Organizing and Managing Oympic Images

Dateline Beijing: By now you're probably wondering how all of these pictures I'm taking are being organized and managed. For that matter how the international press makes what they do seem to happen instantly. The world of news photography has always stressed the "information super highway" and at every Olympics the ante gets raised.
In 1984 the first "Video Still" cameras were used and, believe it or not, the Opening Ceremonies were photographed by one American Newsmagazine on 8x10 Polaroid film, scanned in the stands and sent via telephone modem to New York. How things have changed! Today we have constant connectivity and images and stories are transmitted in real time.

Above is Doug Mills from the New York Times working on his laptop wirelessly connected at poolside. So imagine if you will: Doug captures the shot as Michael Phelps touches at the end of the pool to win Gold. After the jubilation, Doug puts his memory card into a reader, transfers the images to his computer, edits, select, crops, color corrects, and captions the images. He then transfers them to his paper via FTP where they are ready for publication. How long did this take? He was ready to shoot the next race a few minutes later.
And that is slow in comparison to what I saw at the Opening Ceremonies. Many of the agencies and papers had Ethernet cables directly connected to the shooting positions. One of the Chinese News Agencies went one better. They had wireless links directly from their cameras in real-time.
Sports Illustrated is "ingesting" and sending all of their images back to New York where they are edited. A far cry from chartering private jets to courier the images back to the office.
What am I doing? First of all, I'm shooting a ton of pictures which translates into GIGA BYTES of data. As of this post I am at 175 gigs of images; the file count is at ~17,000 images! This is Day 6 and I am more that half way past my total in Torino!

In my "office" I have set up two USB2 750 gig hard drives and one 1 TB Raid Drive which is also an FTP server

I am using 2 Fire wire 800 and 2 USB card readers to download my images. Incidentally, I am using 8 gig 300X UMDA Compact Flash Cards in my cameras.
So Richard, what is your post capture workflow? So glad you asked. (This is definitely for the techies.)
First of all, I have set up a very strict set of rules on how things are filed using a standard windows folder tree.

I am using a couple of high-end downloading and browsing software packages as well as PHOTOSHOP and an FTP CLIENT. One of them allows me to move the pictures off the memory cards and add IPTC and or XMP data to the image file.


Once the files have been transferred to their respective folders, I open them in the browser and tag the images I want to do a Quick Pick of.
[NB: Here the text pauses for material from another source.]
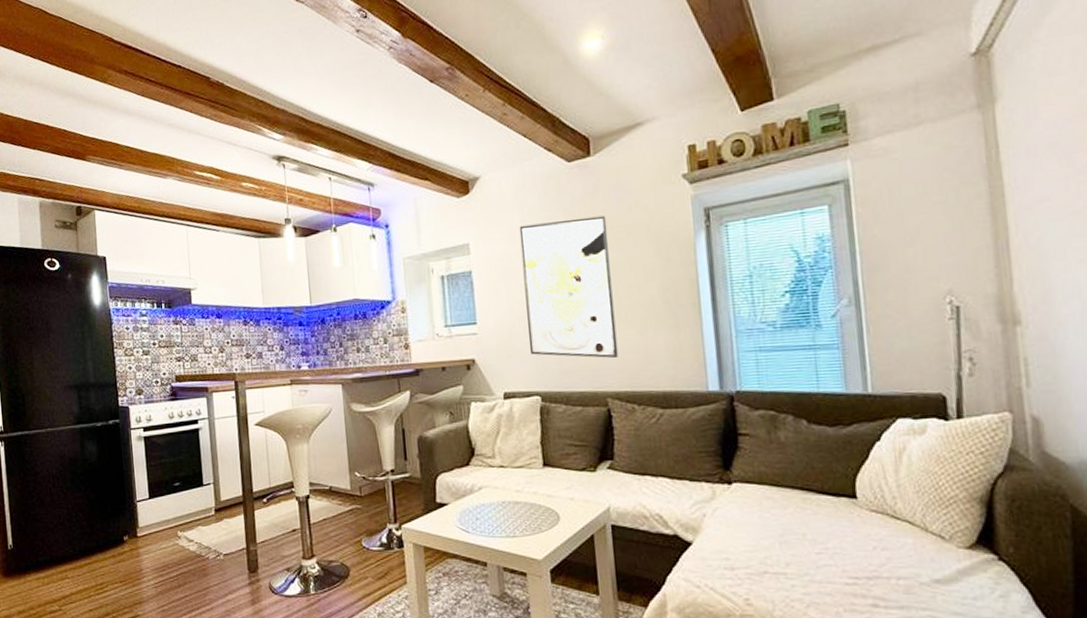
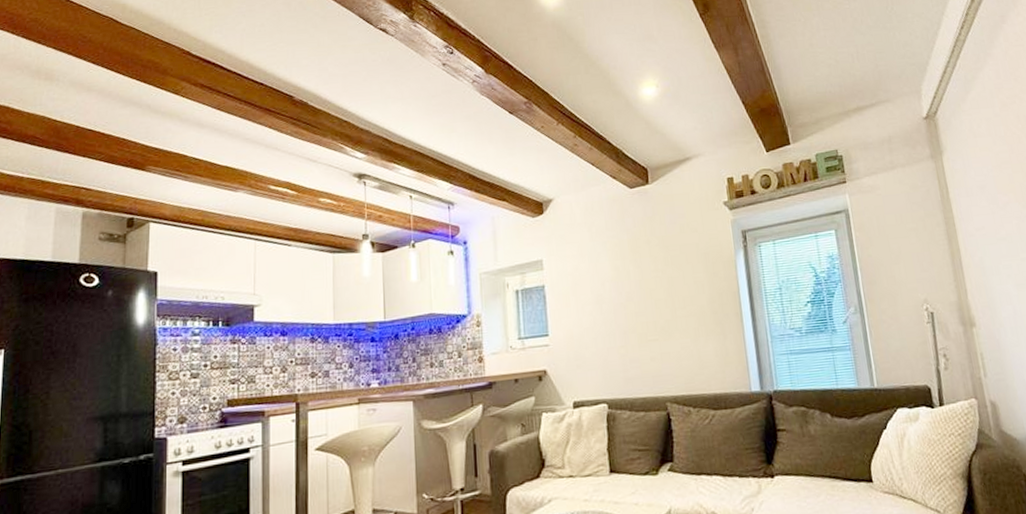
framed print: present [519,215,619,359] -> none [588,236,676,365]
Then I copy the JPEGS (I am shooting both JPEG and NEF (raw) files simultaneously) to a Quick JPEG folder
Once in the Quick JPEG folder, I open the images in Photoshop and do the cropping and color correction. After that is done I run a batch process that adds sharpening. These gets saved to a file that's called Cropped and Fixed


Now the images are pretty well done, except one important thing, the are HUGE. So next I run a little program that one of my friends and co-workers Andy Cooper wrote that batch processes the images and makes then into smaller JPEGS. These become "Richard's Pictures of the Day".

Then it's off to the selection process for the Blog, and those images are posted on a server here in my office in the MPC and mirrored to a server in both Bldg 83 (Kodak Research) and at another server at my home in Pittsford.
Once all that is done, all of the Pictures - JPEG and NEF - are moved to The Network Attached Storage Server here in the MPC, all of the "Richards Pictures of the Day" are moved to the servers in BLDG 83 and my home, and then once that is complete the NEF files are moved.
Sounds complicated? Well, I couldn't have done it without some support! Thanks to Ken Harvey for making sure all of the IT stuff keeps working, and John Dyer for handing all the images in Rochester. Andy Cooper for his piece of code, Tom Hoehn and Jenny Cisney for publishing the blogs, and Jane Ryan and Bruce Graham for their wordsmithing!
6 days down. 10 to go.
Still shooting on...
Richard
The Photon Wrangler
Comments
Posted By: The Photon Qrangler (8/14/2008)
Comment: So before any of you wonder why Doug Mills has a wire coming out of his "wireless laptop". That is a power cord. They actually have power in the photo positions on the pool deck! And in China thats 220volts and its not grounded!